• [Task directions]: Turn the material below into a Markdown table with two columns, Row and Text. Give each non-blank line its own numbered row and leave out blank lines.

--- START ---

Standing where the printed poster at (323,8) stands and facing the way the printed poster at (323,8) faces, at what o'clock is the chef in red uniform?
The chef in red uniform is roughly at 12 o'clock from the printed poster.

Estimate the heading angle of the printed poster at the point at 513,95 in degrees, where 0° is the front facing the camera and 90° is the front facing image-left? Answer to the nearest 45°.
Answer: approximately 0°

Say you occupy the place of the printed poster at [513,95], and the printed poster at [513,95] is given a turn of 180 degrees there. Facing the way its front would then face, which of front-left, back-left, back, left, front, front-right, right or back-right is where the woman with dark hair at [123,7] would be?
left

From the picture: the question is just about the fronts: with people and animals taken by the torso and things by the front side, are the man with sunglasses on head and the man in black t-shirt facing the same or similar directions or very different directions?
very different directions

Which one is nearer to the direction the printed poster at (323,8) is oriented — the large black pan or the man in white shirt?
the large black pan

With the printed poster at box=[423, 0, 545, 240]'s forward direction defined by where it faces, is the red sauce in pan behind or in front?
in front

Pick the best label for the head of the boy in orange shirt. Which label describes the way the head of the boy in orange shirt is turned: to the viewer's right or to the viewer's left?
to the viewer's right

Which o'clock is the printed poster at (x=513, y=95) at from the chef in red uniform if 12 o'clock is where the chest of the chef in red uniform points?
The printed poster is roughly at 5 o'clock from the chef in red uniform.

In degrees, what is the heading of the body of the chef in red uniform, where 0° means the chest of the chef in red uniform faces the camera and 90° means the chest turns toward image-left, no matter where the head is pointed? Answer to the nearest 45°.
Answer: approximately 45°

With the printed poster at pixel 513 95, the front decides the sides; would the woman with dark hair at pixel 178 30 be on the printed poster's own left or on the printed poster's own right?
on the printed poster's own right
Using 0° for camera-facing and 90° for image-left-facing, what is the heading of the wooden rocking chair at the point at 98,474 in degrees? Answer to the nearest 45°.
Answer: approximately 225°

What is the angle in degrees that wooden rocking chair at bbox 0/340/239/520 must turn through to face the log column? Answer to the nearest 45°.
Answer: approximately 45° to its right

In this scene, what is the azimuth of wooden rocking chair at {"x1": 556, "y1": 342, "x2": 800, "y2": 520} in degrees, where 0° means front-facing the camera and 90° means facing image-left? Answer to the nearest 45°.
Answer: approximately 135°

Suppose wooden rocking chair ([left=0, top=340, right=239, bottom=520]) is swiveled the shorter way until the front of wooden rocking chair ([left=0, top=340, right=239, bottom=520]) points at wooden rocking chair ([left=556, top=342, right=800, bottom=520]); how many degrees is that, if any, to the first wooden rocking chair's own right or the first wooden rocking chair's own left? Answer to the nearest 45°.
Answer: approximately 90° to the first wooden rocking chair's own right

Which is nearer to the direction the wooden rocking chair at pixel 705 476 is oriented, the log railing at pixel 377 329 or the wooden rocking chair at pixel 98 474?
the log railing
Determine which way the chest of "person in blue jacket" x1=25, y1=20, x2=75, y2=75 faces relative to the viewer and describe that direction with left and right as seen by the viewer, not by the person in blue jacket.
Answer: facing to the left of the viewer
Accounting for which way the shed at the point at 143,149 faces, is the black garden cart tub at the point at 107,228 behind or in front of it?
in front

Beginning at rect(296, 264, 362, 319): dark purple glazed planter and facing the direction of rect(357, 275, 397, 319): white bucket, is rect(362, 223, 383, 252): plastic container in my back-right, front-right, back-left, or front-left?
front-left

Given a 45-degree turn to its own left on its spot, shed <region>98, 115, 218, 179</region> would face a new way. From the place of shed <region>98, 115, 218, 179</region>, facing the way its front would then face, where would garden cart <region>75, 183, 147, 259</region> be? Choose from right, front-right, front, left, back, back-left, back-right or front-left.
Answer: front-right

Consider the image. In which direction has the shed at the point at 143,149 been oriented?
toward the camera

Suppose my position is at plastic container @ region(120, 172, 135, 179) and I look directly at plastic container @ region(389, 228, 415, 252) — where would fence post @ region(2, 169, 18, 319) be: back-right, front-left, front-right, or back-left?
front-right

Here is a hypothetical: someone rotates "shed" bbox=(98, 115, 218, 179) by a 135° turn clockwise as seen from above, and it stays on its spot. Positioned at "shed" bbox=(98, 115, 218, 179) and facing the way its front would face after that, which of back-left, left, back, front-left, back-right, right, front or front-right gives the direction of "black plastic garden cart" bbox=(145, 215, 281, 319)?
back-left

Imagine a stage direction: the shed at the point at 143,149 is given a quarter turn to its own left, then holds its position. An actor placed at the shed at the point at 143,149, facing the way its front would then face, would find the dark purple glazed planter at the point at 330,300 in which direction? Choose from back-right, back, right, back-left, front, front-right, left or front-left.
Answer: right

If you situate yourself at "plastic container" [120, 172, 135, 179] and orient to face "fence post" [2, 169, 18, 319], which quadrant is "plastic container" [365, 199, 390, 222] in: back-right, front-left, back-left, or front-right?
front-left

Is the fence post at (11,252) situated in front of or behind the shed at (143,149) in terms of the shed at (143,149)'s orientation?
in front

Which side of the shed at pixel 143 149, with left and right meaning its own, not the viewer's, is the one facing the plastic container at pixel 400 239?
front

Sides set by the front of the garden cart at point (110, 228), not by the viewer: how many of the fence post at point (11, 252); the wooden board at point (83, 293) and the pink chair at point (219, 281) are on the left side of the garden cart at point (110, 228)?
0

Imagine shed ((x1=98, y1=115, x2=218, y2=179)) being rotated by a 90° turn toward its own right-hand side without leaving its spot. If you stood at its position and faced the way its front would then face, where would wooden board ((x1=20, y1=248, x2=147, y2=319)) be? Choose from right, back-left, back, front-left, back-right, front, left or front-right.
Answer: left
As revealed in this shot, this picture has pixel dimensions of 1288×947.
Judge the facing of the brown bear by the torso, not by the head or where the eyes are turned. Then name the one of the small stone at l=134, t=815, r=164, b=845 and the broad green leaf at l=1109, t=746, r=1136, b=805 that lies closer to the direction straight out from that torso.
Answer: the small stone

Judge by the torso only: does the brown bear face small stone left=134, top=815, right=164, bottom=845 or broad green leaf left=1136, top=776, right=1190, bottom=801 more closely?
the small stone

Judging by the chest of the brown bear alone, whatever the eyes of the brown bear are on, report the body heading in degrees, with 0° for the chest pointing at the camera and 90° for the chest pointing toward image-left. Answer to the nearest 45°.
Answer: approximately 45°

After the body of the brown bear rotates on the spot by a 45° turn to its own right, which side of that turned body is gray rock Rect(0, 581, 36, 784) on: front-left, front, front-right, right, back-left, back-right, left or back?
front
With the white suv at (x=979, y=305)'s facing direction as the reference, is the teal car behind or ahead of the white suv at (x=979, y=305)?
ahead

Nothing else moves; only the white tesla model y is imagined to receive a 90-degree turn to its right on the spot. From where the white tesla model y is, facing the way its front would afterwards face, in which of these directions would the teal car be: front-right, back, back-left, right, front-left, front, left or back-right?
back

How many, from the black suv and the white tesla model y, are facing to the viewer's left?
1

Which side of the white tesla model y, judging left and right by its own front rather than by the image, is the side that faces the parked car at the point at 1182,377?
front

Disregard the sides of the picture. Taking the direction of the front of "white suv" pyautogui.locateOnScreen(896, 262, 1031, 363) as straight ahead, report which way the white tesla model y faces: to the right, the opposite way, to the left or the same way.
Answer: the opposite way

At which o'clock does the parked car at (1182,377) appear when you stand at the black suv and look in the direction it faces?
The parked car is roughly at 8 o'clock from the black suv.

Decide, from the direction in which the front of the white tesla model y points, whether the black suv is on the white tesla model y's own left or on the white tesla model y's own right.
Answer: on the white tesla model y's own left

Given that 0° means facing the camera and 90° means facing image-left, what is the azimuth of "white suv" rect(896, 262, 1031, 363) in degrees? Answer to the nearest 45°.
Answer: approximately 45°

--- END ---

• [Written solution]:
| Row | Text |
|---|---|
| 1 | Standing where the printed poster at (323,8) stands and facing the way the printed poster at (323,8) faces, at what o'clock is the chef in red uniform? |
| 2 | The chef in red uniform is roughly at 12 o'clock from the printed poster. |
| 3 | Estimate the heading angle of the printed poster at the point at 513,95 in degrees, where 0° is the front facing the camera and 90° is the front facing image-left? Answer to the nearest 45°. |
| 4 | Answer: approximately 0° |
| 5 | Say you occupy the place of the printed poster at [513,95], and the printed poster at [513,95] is given a turn of 180 degrees there. Facing the way its front would then face, which of front-left, back-left, back, left, front, front-right, right or back-right is where the woman with dark hair at [123,7] would be? |
| 6 | left |
| 7 | From the picture: the question is just about the fronts: with people and animals taken by the torso and things by the front side, are the man with sunglasses on head and the man in black t-shirt facing the same or similar directions or very different directions? |
| 8 | very different directions |
| 9 | Which one is nearer to the direction the printed poster at (323,8) is oriented — the large black pan or the man in white shirt? |
| 10 | the large black pan |
| 11 | With the printed poster at box=[423, 0, 545, 240]'s forward direction defined by where it faces, is the red sauce in pan behind or in front? |
| 12 | in front |
| 13 | Pick the best label for the head of the boy in orange shirt. Which label describes the way the head of the boy in orange shirt is turned: to the viewer's right or to the viewer's left? |
| 14 | to the viewer's right |
| 15 | Which o'clock is the printed poster at (x=513, y=95) at from the chef in red uniform if 12 o'clock is where the chest of the chef in red uniform points? |
| 16 | The printed poster is roughly at 5 o'clock from the chef in red uniform. |
| 17 | In degrees, what is the heading of the body of the chef in red uniform, where 0° means the chest of the chef in red uniform faces the camera and 90° means the chest turns toward image-left, no matter where the head is pointed? Answer to the nearest 45°. |
| 18 | Answer: approximately 45° |
| 19 | With the printed poster at pixel 513 95, the front decides the sides; would the woman with dark hair at pixel 178 30 be on the printed poster's own left or on the printed poster's own right? |
| 20 | on the printed poster's own right |
| 21 | Using 0° for camera-facing and 90° for image-left-facing, what is the heading of the wooden rocking chair at the point at 98,474 in degrees? Answer to the nearest 45°. |
| 22 | Answer: approximately 225° |
| 23 | What is the angle in degrees that wooden rocking chair at bbox 0/340/239/520 must turn through to face the log column? Answer to the nearest 45°. |
| 24 | Answer: approximately 45° to its right |
| 25 | In this scene, what is the azimuth of wooden rocking chair at {"x1": 556, "y1": 342, "x2": 800, "y2": 520} in degrees, where 0° means front-facing the camera and 90° means facing image-left? Answer to the nearest 45°. |
| 26 | Answer: approximately 135° |
| 27 | Suppose wooden rocking chair ([left=0, top=340, right=239, bottom=520]) is swiveled the shorter way until the front of wooden rocking chair ([left=0, top=340, right=239, bottom=520]) points at wooden rocking chair ([left=556, top=342, right=800, bottom=520]); how many degrees is that, if any, to the first wooden rocking chair's own right or the first wooden rocking chair's own left? Answer to the nearest 45°. |
| 28 | Answer: approximately 90° to the first wooden rocking chair's own right |
| 29 | Which is nearer to the direction the wooden rocking chair at pixel 705 476 is oriented, the log railing at pixel 377 329 or the wooden rocking chair at pixel 98 474? |
| 30 | the log railing |
| 31 | Determine which way the chest of "person in blue jacket" x1=25, y1=20, x2=75, y2=75 faces relative to the viewer and describe that direction with left and right as seen by the viewer, not by the person in blue jacket. |
| 32 | Answer: facing to the left of the viewer |
| 33 | Accounting for which way the shed at the point at 143,149 faces, is the black garden cart tub at the point at 107,228 behind or in front of it? |
| 34 | in front |
| 35 | Beginning at rect(296, 264, 362, 319): dark purple glazed planter and facing the direction of rect(357, 275, 397, 319): white bucket, is rect(362, 223, 383, 252): plastic container in my back-right, front-right, back-left, or front-left? |
| 36 | front-left |
| 37 | Given a 45-degree turn to its own left on its spot, shed <region>98, 115, 218, 179</region> would face a new way. From the place of shed <region>98, 115, 218, 179</region>, facing the way its front would then face, where would garden cart <region>75, 183, 147, 259</region> be? Choose from right, front-right, front, left, back, back-left, back-right or front-left. |
| 38 | Answer: front-right |
| 39 | Consider the image. In which direction has the shed at the point at 143,149 been oriented? |
| 40 | toward the camera |
| 41 | Suppose my position is at plastic container @ region(120, 172, 135, 179) and I look directly at plastic container @ region(389, 228, 415, 252) — where would fence post @ region(2, 169, 18, 319) be: back-right, front-left, front-right, or back-left? |
| 42 | front-right |
| 43 | Here is a hypothetical: someone rotates "shed" bbox=(98, 115, 218, 179) by a 135° turn clockwise as seen from above, and it stays on its spot. Positioned at "shed" bbox=(98, 115, 218, 179) and facing the way its front would face after that, which of back-left, left, back, front-left, back-right, right, front or front-right gives the direction of "black plastic garden cart" bbox=(145, 215, 281, 319)? |
| 44 | back-left |
| 45 | Imagine a stage direction: the shed at the point at 143,149 is given a quarter turn to its own left, then holds its position. An actor placed at the shed at the point at 143,149, facing the way its front would then face, would find the dark purple glazed planter at the point at 330,300 in which direction? Choose from back-right, back, right, back-left, front, front-right, left or front-left. |
| 46 | Answer: right |
| 47 | If you situate yourself at "plastic container" [120, 172, 135, 179] and orient to face "fence post" [2, 169, 18, 319], which quadrant is "plastic container" [365, 199, 390, 222] in: back-right, front-left, back-left, or front-right? |
| 48 | front-left |
| 49 | Is the fence post at (11,252) situated in front of or behind the shed at (143,149) in terms of the shed at (143,149)'s orientation? |
| 50 | in front |
| 51 | Which side of the shed at pixel 143 149, with left and right meaning its own, not the viewer's, is the one facing the plastic container at pixel 400 239? |
| 52 | front |
| 53 | Sides set by the front of the garden cart at point (110, 228), not by the viewer: how many of the fence post at point (11, 252); the wooden board at point (83, 293) and the pink chair at point (219, 281) are on the left side of the garden cart at point (110, 228)? |
| 54 | 0 |
| 55 | Imagine shed ((x1=98, y1=115, x2=218, y2=179)) being rotated by a 90° turn toward its own right-hand side without leaving its spot. If you stood at its position and faced the way its front would then face, where would wooden board ((x1=20, y1=248, x2=147, y2=319)) be? Choose from right, back-left, back, front-left, back-right, front, left or front-right. |
| 56 | Answer: left |
| 57 | As revealed in this shot, this picture has pixel dimensions of 1288×947. |
| 58 | Judge the facing of the brown bear by the torso, not by the head or where the eyes are turned. Then name the one of the small stone at l=134, t=815, r=164, b=845 and the broad green leaf at l=1109, t=746, r=1136, b=805 that lies closer to the direction straight out from that torso. |
| 59 | Answer: the small stone |
| 60 | Judge by the torso only: does the brown bear face small stone left=134, top=815, right=164, bottom=845 or broad green leaf left=1136, top=776, right=1190, bottom=801 more closely? |
| 61 | the small stone |
| 62 | Judging by the chest of the brown bear alone, whatever the eyes of the brown bear are on, report the body heading in degrees, with 0° for the chest pointing at the camera and 90° for the chest pointing toward image-left. Answer to the nearest 45°. |
| 63 | Answer: approximately 45° |
| 64 | After the body of the brown bear rotates on the spot by a 45° turn to its own right, which side of that turned body is gray rock Rect(0, 581, 36, 784) on: front-left, front, front-right, right, back-left, back-right, left or back? |
| 65 | front |
| 66 | With the white suv at (x=979, y=305)'s facing direction as the reference, is the teal car behind or ahead of the white suv at (x=979, y=305)? |
| 67 | ahead |
| 68 | Nothing else moves; only the white tesla model y is imagined to receive a 90-degree turn to its right on the spot. From where the white tesla model y is, facing the way its front would afterwards face, in which of these directions would the teal car be: front-right, back, back-left, right, front-left, front, left or back-right? |
| 69 | back |
| 70 | How many, from the black suv and the white tesla model y, are facing to the viewer's left? |
| 71 | 1 |
| 72 | Which side of the white tesla model y, judging left and right by its own front rather than by the image, is the side that faces the parked car at the point at 1182,377? |
| 73 | front |
| 74 | Disregard the sides of the picture. Taking the direction of the front of "white suv" pyautogui.locateOnScreen(896, 262, 1031, 363) as straight ahead, report which way the white tesla model y faces: to the right, the opposite way, to the left or the same way. |
| 75 | Answer: the opposite way |
| 76 | At which o'clock does the parked car at (1182,377) appear when you stand at the black suv and look in the direction it faces? |
| 77 | The parked car is roughly at 8 o'clock from the black suv. |
| 78 | Decide, from the direction in which the front of the white tesla model y points, whether the black suv is on the white tesla model y's own left or on the white tesla model y's own right. |
| 79 | Answer: on the white tesla model y's own left |
| 80 | Given that 0° means facing the camera and 90° means facing image-left, what is the azimuth of "white suv" rect(896, 262, 1031, 363) in degrees? Answer to the nearest 45°. |
| 81 | Answer: approximately 45° |